In the Spearfish, Legacy has identified in excess of 440 net undeveloped locations (88 percent unbooked), at a spacing of eight wells per section. This risked inventory only includes a portion of the Bottineau County lands and incorporates the well results, geological control and 3D seismic at Pierson. The Company's spacing assumption of eight wells per section could prove to be conservative as other operators are drilling the Spearfish at 24 wells per section. Legacy has been developing the play with one mile long horizontal wells while other operators have been drilling one-half mile horizontal wells. Based on similar spacing, Legacy's number of undeveloped locations would increase by 50 percent.
The Company has also been at the forefront in identifying the waterflood potential in the Spearfish. Based on analogy to the South Pierson Unit, which has been under waterflood since 1993, Legacy anticipates waterflood to result in a 14 percent recovery factor of the original oil in-place.
At Turner Valley, the Company drilled 4 (3.2 net) successful horizontal Rundle oil wells in 2011 (2 gross (1.7 net) in the fourth quarter of 2011) and completed one of these wells with a multistage acid fracture stimulation before year-end. This first well came on production in November 2011 with an initial production of 225 Boe per day and has stabilized at a rate of approximately 170 Boe per day. The three other horizontal wells came on production at various times in the first quarter of 2012 and are exhibiting encouraging rates that are improving over time as water cuts continue to decrease. The recompletion of an existing Rundle horizontal well (7 year old well) in February 2011 with a multistage acid fracture stimulation increased production from 25 Boe per day to 110 Boe per day and the well currently is producing at 100 Boe per day. Also at Turner Valley, Legacy had additional success with another test of its jet pump skid. The subject well was producing at 18 Boe per day prior to installing the jet pump, and the rate has since increased to 45 Boe per day. The Company will provide an operational update on these wells in the coming months.

EXCERPTED RECORDS:
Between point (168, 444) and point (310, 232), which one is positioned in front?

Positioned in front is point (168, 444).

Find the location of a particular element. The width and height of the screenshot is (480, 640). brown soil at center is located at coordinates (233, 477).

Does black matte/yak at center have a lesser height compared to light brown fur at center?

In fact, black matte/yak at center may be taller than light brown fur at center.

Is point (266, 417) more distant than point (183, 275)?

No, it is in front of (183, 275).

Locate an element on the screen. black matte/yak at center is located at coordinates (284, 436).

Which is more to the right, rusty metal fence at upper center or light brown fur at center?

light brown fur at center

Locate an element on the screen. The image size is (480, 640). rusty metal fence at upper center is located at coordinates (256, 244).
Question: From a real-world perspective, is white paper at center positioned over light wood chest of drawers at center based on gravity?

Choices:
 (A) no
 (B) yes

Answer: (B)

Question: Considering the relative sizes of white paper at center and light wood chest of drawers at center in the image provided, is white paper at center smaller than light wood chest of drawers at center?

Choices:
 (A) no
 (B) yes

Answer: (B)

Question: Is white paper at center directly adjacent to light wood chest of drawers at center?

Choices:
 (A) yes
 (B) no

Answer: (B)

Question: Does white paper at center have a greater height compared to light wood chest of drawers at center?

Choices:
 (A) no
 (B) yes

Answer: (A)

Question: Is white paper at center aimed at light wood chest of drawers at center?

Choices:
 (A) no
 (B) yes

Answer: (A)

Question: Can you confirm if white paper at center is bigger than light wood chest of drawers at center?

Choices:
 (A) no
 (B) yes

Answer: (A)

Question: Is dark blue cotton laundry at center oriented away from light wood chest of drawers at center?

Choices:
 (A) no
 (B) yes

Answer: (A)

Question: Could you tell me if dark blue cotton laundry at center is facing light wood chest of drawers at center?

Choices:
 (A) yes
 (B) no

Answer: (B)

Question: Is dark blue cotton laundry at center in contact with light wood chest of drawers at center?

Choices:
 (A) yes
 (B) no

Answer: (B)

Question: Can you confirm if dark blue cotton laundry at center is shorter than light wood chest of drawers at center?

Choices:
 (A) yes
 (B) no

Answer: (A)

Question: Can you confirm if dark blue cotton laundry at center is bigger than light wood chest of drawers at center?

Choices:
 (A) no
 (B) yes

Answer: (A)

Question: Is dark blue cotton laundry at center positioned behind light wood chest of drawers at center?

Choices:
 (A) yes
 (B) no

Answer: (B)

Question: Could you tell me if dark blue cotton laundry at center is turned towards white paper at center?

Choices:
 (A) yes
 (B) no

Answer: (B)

WRITTEN TASKS:
A) In the text on Legacy's Spearfish and Turner Valley wells, list every production rate stated in Boe per day.
B) Reproduce everything in the text on Legacy's Spearfish and Turner Valley wells from "The Company has" down to "original oil in-place.".
The records play no part in this work.

TASK RESPONSES:
A) 225 Boe per day, 170 Boe per day, 25 Boe per day, 110 Boe per day, 100 Boe per day, 18 Boe per day, 45 Boe per day

B)
The Company has also been at the forefront in identifying the waterflood potential in the Spearfish. Based on analogy to the South Pierson Unit, which has been under waterflood since 1993, Legacy anticipates waterflood to result in a 14 percent recovery factor of the original oil in-place.